■ **ASSIGNMENT**
In the entries below, which lines run from the one containing "X0038847Y0061800D03*" to the one containing "X0049213Y0096485D03*"? Copy exactly those lines, ends included, and no others.

■ **PROVIDED ENTRIES**
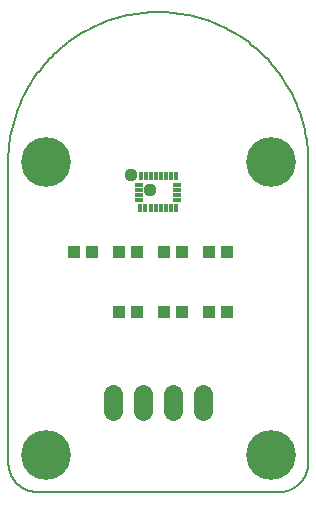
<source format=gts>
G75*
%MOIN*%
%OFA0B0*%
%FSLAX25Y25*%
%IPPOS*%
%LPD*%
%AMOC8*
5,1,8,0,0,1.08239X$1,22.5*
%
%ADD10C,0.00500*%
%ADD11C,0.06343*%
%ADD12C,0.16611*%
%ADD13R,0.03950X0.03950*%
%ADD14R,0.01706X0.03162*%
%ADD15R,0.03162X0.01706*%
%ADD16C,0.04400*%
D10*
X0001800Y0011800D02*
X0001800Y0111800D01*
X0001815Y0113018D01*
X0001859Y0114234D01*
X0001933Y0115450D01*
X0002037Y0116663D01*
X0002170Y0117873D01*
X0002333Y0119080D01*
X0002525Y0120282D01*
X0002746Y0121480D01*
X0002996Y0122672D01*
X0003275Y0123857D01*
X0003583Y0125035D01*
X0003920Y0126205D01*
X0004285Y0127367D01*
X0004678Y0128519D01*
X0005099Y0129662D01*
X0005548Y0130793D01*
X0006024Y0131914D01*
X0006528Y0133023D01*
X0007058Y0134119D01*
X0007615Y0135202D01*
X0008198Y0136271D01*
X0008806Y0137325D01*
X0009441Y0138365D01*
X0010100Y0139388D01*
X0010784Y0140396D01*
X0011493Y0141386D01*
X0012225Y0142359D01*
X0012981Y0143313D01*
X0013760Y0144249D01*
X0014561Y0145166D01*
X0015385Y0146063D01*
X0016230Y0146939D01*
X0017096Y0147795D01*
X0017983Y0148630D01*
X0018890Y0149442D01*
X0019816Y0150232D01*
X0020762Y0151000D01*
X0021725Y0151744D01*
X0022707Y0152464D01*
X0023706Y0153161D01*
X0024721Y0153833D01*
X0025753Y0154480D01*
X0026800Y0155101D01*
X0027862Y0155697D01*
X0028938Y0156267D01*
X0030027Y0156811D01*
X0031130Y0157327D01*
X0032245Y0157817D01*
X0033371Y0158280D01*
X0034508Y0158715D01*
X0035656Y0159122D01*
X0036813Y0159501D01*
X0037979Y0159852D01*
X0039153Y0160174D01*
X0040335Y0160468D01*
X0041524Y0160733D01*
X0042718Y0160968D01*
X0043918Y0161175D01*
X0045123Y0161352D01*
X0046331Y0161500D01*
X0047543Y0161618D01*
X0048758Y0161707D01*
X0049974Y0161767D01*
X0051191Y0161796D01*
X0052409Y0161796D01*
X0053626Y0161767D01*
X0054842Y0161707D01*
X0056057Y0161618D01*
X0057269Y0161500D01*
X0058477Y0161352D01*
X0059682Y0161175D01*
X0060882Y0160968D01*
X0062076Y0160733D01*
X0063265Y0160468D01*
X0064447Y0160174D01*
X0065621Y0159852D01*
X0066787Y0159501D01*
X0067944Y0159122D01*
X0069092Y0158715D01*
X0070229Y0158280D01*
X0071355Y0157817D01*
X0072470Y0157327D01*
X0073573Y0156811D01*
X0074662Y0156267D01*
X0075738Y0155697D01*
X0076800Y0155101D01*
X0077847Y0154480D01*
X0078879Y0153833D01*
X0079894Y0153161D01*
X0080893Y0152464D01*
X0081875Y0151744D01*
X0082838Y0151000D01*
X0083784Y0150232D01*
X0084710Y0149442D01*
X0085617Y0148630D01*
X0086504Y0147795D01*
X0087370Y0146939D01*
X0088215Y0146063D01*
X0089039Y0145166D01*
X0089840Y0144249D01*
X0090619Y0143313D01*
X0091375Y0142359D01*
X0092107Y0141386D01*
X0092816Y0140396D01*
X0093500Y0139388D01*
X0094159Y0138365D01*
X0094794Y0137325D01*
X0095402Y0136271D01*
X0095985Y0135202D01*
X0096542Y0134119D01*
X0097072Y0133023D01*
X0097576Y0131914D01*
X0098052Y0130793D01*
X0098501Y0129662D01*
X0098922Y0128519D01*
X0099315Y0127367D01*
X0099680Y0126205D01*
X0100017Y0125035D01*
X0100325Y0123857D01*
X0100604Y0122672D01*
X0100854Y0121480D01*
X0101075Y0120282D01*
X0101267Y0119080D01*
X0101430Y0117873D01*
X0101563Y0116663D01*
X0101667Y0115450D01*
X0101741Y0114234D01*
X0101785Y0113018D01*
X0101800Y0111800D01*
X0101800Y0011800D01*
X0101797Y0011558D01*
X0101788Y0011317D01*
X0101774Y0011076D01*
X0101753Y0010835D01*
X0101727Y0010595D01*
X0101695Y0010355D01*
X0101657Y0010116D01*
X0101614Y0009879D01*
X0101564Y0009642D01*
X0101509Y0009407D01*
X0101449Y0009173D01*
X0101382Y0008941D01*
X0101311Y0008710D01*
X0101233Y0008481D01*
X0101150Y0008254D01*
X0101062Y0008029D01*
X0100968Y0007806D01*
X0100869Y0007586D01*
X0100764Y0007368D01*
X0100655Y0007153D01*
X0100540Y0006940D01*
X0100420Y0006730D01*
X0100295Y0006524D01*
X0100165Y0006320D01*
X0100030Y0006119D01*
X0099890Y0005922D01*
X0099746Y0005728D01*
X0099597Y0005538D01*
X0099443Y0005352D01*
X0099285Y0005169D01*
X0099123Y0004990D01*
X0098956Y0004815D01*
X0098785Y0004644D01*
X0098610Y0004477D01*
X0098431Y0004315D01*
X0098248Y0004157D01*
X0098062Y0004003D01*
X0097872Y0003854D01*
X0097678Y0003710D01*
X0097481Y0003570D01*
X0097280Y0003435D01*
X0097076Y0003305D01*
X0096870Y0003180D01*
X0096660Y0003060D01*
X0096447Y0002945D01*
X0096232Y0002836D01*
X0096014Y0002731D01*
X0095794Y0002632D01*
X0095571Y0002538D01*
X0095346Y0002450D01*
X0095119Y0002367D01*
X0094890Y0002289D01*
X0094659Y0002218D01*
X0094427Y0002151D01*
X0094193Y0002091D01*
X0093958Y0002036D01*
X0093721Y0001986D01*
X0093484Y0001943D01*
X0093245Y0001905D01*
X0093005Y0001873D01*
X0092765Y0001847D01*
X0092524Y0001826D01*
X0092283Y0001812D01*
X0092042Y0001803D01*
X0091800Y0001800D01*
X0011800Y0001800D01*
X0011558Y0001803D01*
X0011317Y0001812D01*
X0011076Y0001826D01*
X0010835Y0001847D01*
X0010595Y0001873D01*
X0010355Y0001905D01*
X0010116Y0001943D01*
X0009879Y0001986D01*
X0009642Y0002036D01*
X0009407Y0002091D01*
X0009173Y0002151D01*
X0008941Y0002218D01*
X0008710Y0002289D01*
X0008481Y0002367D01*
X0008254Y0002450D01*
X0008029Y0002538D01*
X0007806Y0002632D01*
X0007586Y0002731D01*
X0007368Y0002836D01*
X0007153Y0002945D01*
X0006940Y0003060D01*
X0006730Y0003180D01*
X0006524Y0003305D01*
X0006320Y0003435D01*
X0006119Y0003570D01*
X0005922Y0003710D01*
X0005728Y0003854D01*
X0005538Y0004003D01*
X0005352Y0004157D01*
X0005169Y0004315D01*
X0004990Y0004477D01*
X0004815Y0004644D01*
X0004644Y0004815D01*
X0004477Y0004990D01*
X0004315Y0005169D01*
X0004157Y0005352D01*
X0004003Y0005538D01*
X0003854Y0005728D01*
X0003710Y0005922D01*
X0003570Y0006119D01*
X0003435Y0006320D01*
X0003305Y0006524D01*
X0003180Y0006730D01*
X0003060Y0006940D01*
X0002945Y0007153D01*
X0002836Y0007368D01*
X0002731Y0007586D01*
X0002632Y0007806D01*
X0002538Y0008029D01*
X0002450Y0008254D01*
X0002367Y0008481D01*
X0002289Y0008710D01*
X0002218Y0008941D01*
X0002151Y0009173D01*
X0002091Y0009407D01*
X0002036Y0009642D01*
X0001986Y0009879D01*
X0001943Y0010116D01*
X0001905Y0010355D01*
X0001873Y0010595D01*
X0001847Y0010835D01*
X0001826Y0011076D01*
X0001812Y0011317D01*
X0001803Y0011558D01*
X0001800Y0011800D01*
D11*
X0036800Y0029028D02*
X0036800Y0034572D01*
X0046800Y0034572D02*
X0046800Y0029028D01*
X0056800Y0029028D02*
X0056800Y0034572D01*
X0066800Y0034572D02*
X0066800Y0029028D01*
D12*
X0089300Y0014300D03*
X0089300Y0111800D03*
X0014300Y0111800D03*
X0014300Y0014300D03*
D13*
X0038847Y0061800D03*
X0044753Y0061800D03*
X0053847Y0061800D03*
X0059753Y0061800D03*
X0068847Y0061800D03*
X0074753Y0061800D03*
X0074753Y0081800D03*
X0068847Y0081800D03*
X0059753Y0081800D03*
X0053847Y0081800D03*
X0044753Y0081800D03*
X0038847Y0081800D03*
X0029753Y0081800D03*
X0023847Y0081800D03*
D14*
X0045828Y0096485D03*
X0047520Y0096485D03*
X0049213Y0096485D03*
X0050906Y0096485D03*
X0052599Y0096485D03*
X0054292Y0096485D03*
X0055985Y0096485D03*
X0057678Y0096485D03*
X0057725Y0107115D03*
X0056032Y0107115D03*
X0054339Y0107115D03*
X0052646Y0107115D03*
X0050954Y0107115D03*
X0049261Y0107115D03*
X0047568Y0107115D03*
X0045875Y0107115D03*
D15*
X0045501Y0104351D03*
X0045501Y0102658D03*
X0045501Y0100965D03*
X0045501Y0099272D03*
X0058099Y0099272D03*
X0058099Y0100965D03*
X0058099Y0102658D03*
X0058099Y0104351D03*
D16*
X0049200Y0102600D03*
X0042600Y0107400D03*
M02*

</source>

■ **REPLY**
X0038847Y0061800D03*
X0044753Y0061800D03*
X0053847Y0061800D03*
X0059753Y0061800D03*
X0068847Y0061800D03*
X0074753Y0061800D03*
X0074753Y0081800D03*
X0068847Y0081800D03*
X0059753Y0081800D03*
X0053847Y0081800D03*
X0044753Y0081800D03*
X0038847Y0081800D03*
X0029753Y0081800D03*
X0023847Y0081800D03*
D14*
X0045828Y0096485D03*
X0047520Y0096485D03*
X0049213Y0096485D03*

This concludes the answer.